EXERCISE AIM
Retype the records from the line containing "Document page, 2134x1600 pixels." through the line containing "title Results 3/7 [93, 54, 2040, 284]", both of those lines included, and give only that stretch.

DATASET ROWS
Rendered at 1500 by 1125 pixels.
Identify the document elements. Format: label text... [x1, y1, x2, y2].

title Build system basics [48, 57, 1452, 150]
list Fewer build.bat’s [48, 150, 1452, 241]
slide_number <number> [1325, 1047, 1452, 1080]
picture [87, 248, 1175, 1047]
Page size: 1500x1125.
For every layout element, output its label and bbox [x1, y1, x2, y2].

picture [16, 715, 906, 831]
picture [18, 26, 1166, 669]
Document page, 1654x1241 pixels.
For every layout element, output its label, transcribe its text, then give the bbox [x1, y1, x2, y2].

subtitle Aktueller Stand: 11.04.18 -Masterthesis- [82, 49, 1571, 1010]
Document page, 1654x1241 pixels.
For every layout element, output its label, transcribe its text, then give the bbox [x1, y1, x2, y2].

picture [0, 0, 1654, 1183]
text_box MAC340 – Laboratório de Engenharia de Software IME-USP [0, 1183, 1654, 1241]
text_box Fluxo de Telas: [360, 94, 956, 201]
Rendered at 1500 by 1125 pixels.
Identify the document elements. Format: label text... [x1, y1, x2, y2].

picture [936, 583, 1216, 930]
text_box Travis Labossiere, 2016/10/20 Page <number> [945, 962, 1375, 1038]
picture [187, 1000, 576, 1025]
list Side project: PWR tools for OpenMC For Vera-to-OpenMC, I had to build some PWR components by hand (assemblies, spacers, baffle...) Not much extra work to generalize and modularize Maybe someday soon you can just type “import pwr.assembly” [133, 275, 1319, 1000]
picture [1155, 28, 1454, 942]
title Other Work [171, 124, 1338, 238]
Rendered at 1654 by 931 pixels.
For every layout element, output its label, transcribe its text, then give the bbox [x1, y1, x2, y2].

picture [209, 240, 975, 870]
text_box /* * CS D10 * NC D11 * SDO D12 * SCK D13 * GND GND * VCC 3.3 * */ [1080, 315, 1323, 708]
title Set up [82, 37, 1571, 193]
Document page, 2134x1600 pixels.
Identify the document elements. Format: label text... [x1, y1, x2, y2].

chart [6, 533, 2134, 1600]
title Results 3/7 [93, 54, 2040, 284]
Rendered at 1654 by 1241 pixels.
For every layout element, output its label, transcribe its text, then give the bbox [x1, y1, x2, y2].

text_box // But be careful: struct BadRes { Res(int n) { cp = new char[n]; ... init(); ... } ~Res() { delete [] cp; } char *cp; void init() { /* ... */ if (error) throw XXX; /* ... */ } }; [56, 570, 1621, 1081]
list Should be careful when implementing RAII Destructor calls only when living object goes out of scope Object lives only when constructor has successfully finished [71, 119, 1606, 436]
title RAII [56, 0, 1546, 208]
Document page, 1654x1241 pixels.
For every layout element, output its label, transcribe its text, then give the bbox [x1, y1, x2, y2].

RESPONSE
Document page, 2134x1600 pixels.
Identify the document elements. Format: label text... [x1, y1, x2, y2].

chart [6, 533, 2134, 1600]
title Results 3/7 [93, 54, 2040, 284]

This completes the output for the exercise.